In the rows below, begin at the line that has "Ready to Begin Your" and stop after the line that has "Shapellx: Redefining Confidence". Write those lines out again with "Woman Today" swapped for "Today's Woman", keep everything else unchanged, and leave the pictures out.

ENTRIES PROVIDED Block Start

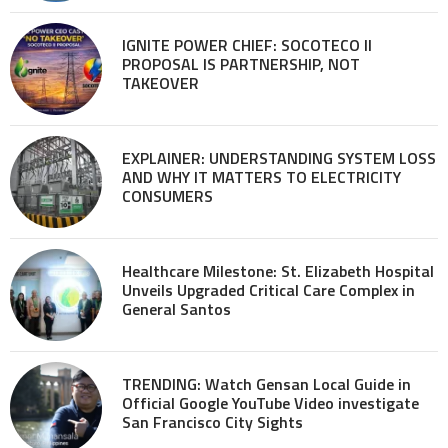
IGNITE POWER CHIEF: SOCOTECO II
PROPOSAL IS PARTNERSHIP, NOT
TAKEOVER
EXPLAINER: UNDERSTANDING SYSTEM LOSS
AND WHY IT MATTERS TO ELECTRICITY
CONSUMERS
Healthcare Milestone: St. Elizabeth Hospital
Unveils Upgraded Critical Care Complex in
General Santos
TRENDING: Watch Gensan Local Guide in
Official Google YouTube Video investigate
San Francisco City Sights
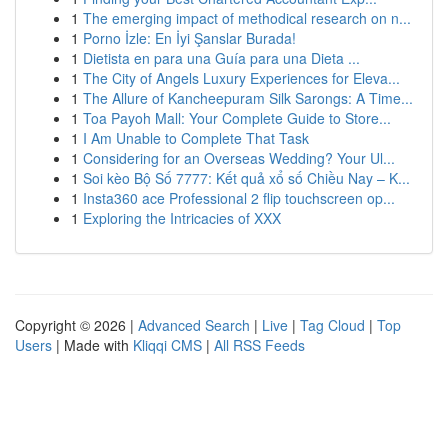
1
The emerging impact of methodical research on n...
1
Porno İzle: En İyi Şanslar Burada!
1
Dietista en para una Guía para una Dieta ...
1
The City of Angels Luxury Experiences for Eleva...
1
The Allure of Kancheepuram Silk Sarongs: A Time...
1
Toa Payoh Mall: Your Complete Guide to Store...
1
I Am Unable to Complete That Task
1
Considering for an Overseas Wedding? Your Ul...
1
Soi kèo Bộ Số 7777: Kết quả xổ số Chiều Nay – K...
1
Insta360 ace Professional 2 flip touchscreen op...
1
Exploring the Intricacies of XXX
Copyright © 2026 |
Advanced Search
|
Live
|
Tag Cloud
|
Top
Users
| Made with
Kliqqi CMS
|
All RSS Feeds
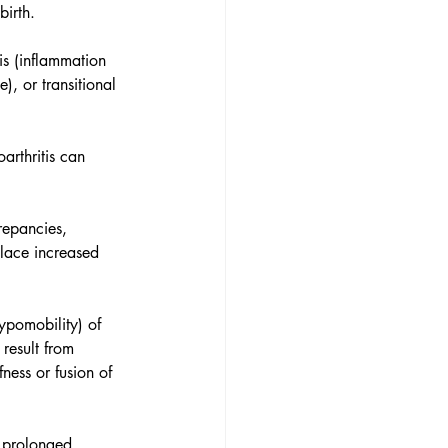
birth. 
tis (inflammation 
), or transitional 
arthritis can 
repancies, 
place increased 
hypomobility) of 
result from 
fness or fusion of 
r prolonged 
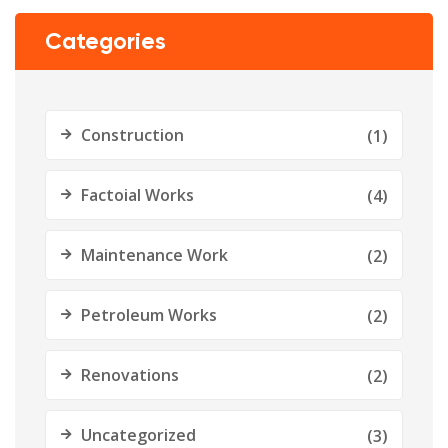
Categories
Construction
(1)
Factoial Works
(4)
Maintenance Work
(2)
Petroleum Works
(2)
Renovations
(2)
Uncategorized
(3)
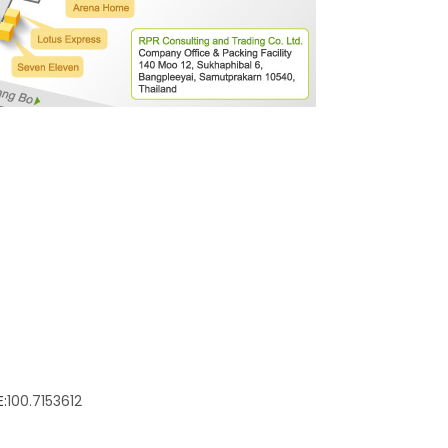
:
100.7153612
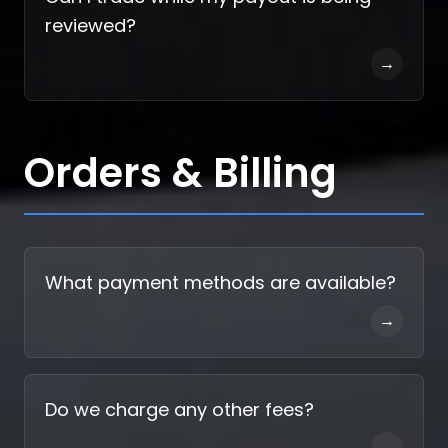
reviewed?
→
Orders & Billing
What payment methods are available?
→
Do we charge any other fees?
→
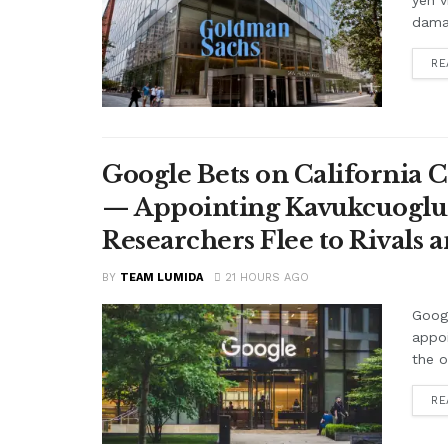
yen v
damag
RE
Google Bets on California C
— Appointing Kavukcuoglu a
Researchers Flee to Rivals 
BY
TEAM LUMIDA
21 HOURS AGO
Googl
appo
the o
RE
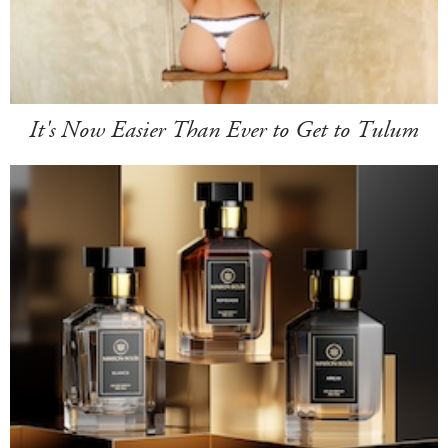
It's Now Easier Than Ever to Get to Tulum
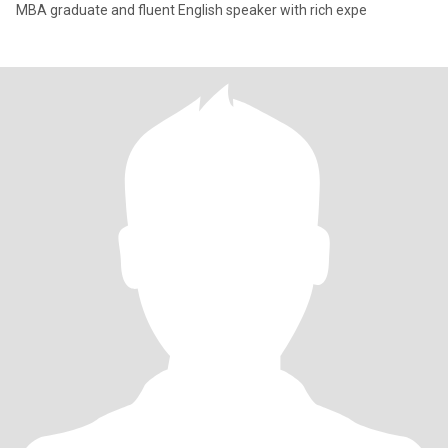
MBA graduate and fluent English speaker with rich expe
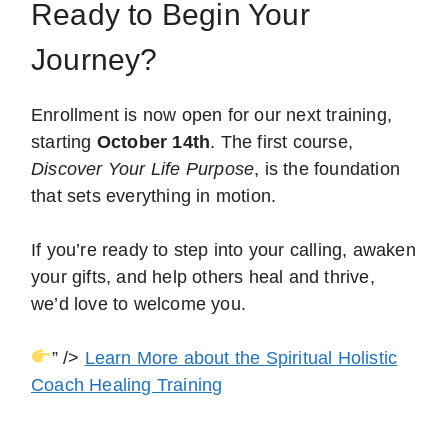
Ready to Begin Your
Journey?
Enrollment is now open for our next training,
starting
October 14th
. The first course,
Discover Your Life Purpose
, is the foundation
that sets everything in motion.
If you’re ready to step into your calling, awaken
your gifts, and help others heal and thrive,
we’d love to welcome you.
” />
Learn More about the Spiritual Holistic
Coach Healing Training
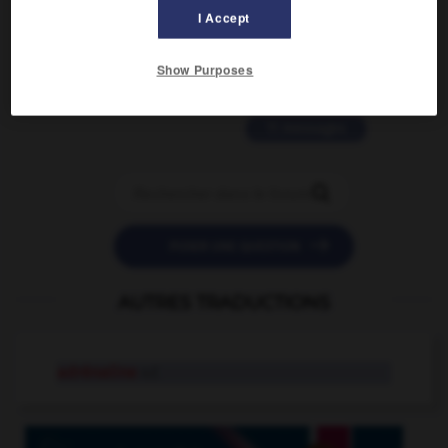
2 messages
I Accept
love is color blind
Show Purposes
09/11/2025 20:28:04
11 messages


POSER UNE QUESTION
AUTRES TRADUCTIONS
adrénaline
n.f.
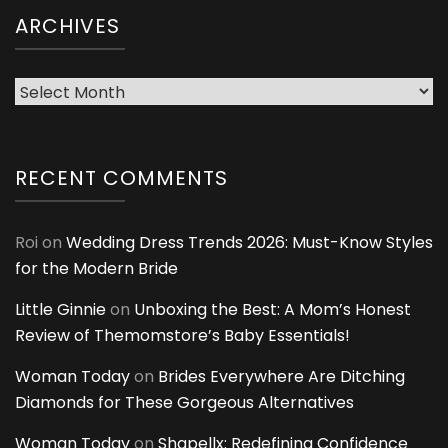
ARCHIVES
Archives
RECENT COMMENTS
Roi
on
Wedding Dress Trends 2026: Must-Know Styles
for the Modern Bride
Little Ginnie
on
Unboxing the Best: A Mom’s Honest
Review of Themomstore’s Baby Essentials!
Woman Today
on
Brides Everywhere Are Ditching
Diamonds for These Gorgeous Alternatives
Woman Today
on
Shapellx: Redefining Confidence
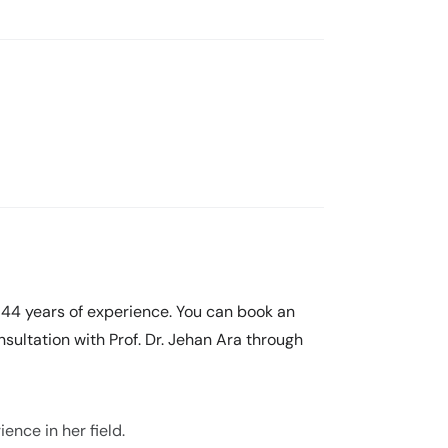
h 44 years of experience. You can book an
sultation with Prof. Dr. Jehan Ara through
ence in her field.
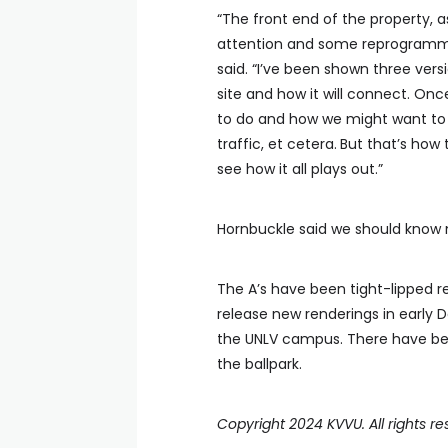
“The front end of the property, 
attention and some reprogrammin
said. “I’ve been shown three versi
site and how it will connect. Onc
to do and how we might want to c
traffic, et cetera.
But that’s how 
see how it all plays out.”
Hornbuckle said we should know m
The A’s have been tight-lipped r
release new renderings in early
the UNLV campus. There have bee
the ballpark.
Copyright 2024 KVVU. All rights re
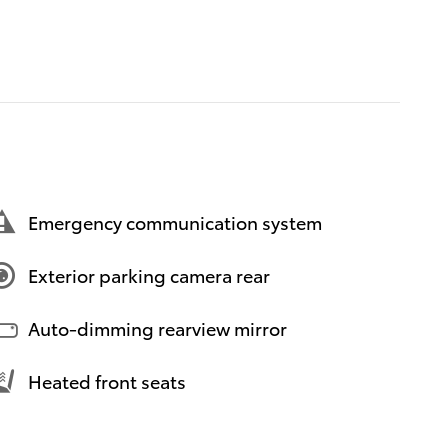
Emergency communication system
Exterior parking camera rear
Auto-dimming rearview mirror
Heated front seats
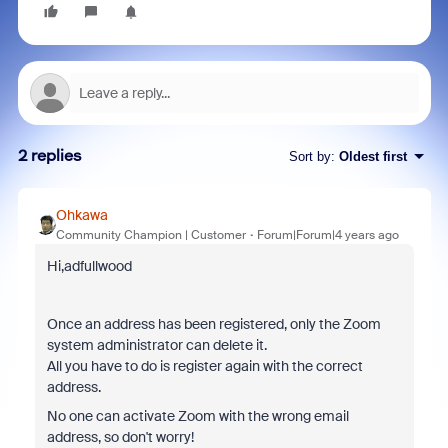
2 replies
Sort by
:
Oldest first
Ohkawa
Community Champion | Customer
Forum|Forum|4 years ago
Hi,adfullwood
Once an address has been registered, only the Zoom
system administrator can delete it.
All you have to do is register again with the correct
address.
No one can activate Zoom with the wrong email
address, so don't worry!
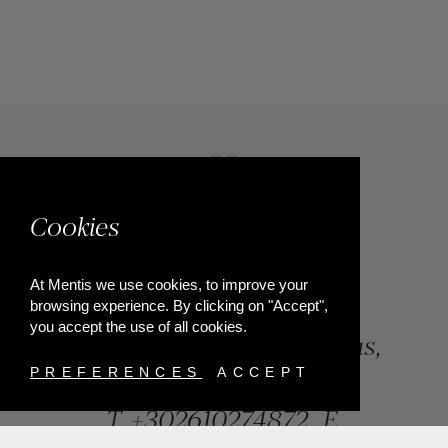
Cookies
At Mentis we use cookies, to improve your
browsing experience. By clicking on "Accept",
you accept the use of all cookies.
84, Riga Feraiou Str, Patras,
Greece
PREFERENCES
ACCEPT
T.
+302610274872
E.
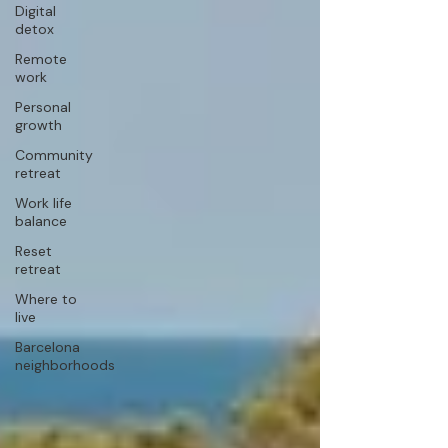
Digital
detox
Remote
work
Personal
growth
Community
retreat
Work life
balance
Reset
retreat
Where to
live
Barcelona
neighborhoods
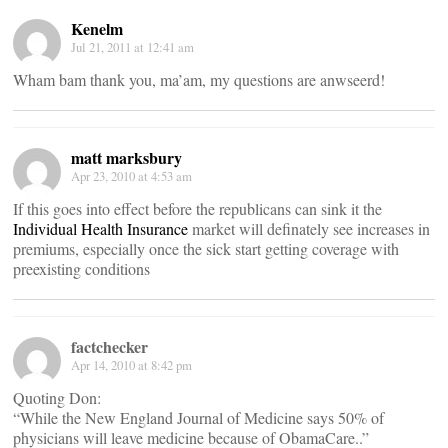
Kenelm
Jul 21, 2011 at 12:41 am
Wham bam thank you, ma’am, my questions are anwseerd!
matt marksbury
Apr 23, 2010 at 4:53 am
If this goes into effect before the republicans can sink it the
Individual Health Insurance
market will definately see increases in
premiums, especially once the sick start getting coverage with
preexisting conditions
factchecker
Apr 14, 2010 at 8:42 pm
Quoting Don:
“While the New England Journal of Medicine says 50% of
physicians will leave medicine because of ObamaCare..”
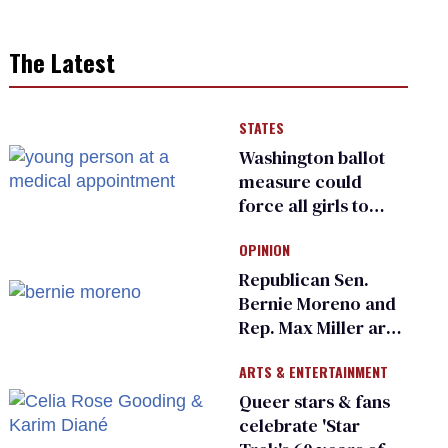
The Latest
STATES
Washington ballot
measure could
force all girls to
have genital
OPINION
inspections to play
sports
Republican Sen.
Bernie Moreno and
Rep. Max Miller are
Ohio’s family values
ARTS & ENTERTAINMENT
frauds
Queer stars & fans
celebrate 'Star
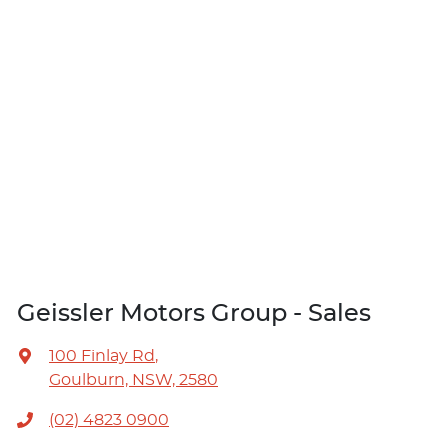
Geissler Motors Group - Sales
100 Finlay Rd
,
Goulburn, NSW, 2580
(02) 4823 0900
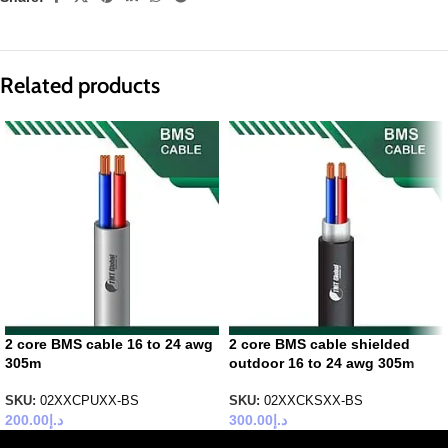
Related products
2 core BMS cable 16 to 24 awg
2 core BMS cable shielded
305m
outdoor 16 to 24 awg 305m
SKU:
02XXCPUXX-BS
SKU:
02XXCKSXX-BS
200.00
د.إ
300.00
د.إ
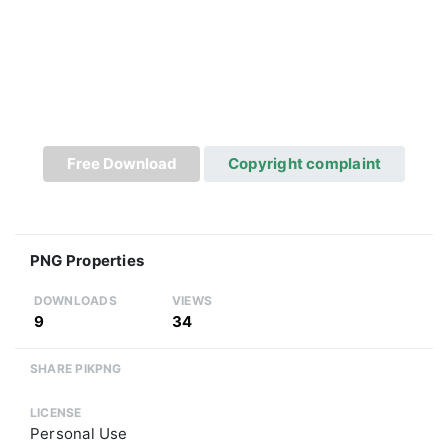
Free Download
Copyright complaint
PNG Properties
DOWNLOADS
VIEWS
9
34
SHARE PIKPNG
LICENSE
Personal Use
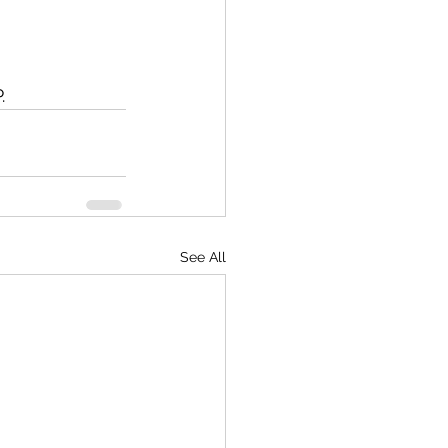
.
See All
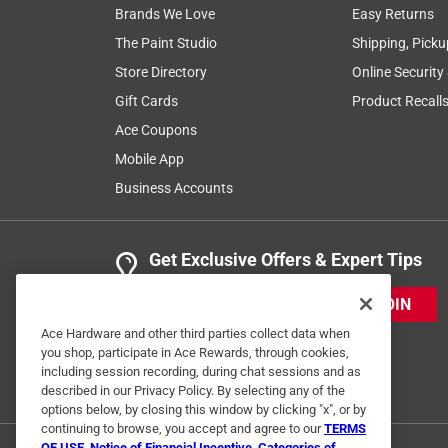
Brands We Love
Easy Returns
The Paint Studio
Shipping, Picku
Store Directory
Online Security
Gift Cards
Product Recall
Ace Coupons
Mobile App
Business Accounts
Get Exclusive Offers & Expert Tips
JOIN
Ace Hardware and other third parties collect data when
you shop, participate in Ace Rewards, through cookies,
including session recording, during chat sessions and as
described in our Privacy Policy. By selecting any of the
options below, by closing this window by clicking "x", or by
continuing to browse, you accept and agree to our
TERMS
OF USE
,
Notice of Financial Incentive
,
Categories of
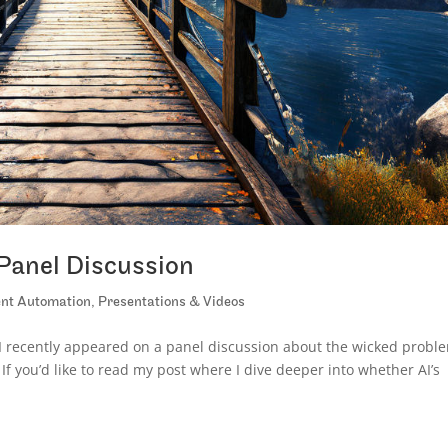
Panel Discussion
gent Automation
,
Presentations & Videos
 recently appeared on a panel discussion about the wicked probl
 If you’d like to read my post where I dive deeper into whether AI’s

ENTRIES PROVIDED Block End

__RESULT OF THIS TASK__.
Ready to Begin Your
Journey?
Enrollment is now open for our next training,
starting
October 14th
. The first course,
Discover Your Life Purpose
, is the foundation
that sets everything in motion.
If you’re ready to step into your calling, awaken
your gifts, and help others heal and thrive,
we’d love to welcome you.
” />
Learn More about the Spiritual Holistic
Coach Healing Training
2 messages
I Accept
love is color blind
Show Purposes
09/11/2025 20:28:04
11 messages


POSER UNE QUESTION
AUTRES TRADUCTIONS
adrénaline
n.f.
ARCHIVES
Archives
RECENT COMMENTS
Roi
on
Wedding Dress Trends 2026: Must-Know Styles
for the Modern Bride
Little Ginnie
on
Unboxing the Best: A Mom’s Honest
Review of Themomstore’s Baby Essentials!
Today's Woman
on
Brides Everywhere Are Ditching
Diamonds for These Gorgeous Alternatives
Today's Woman
on
Shapellx: Redefining Confidence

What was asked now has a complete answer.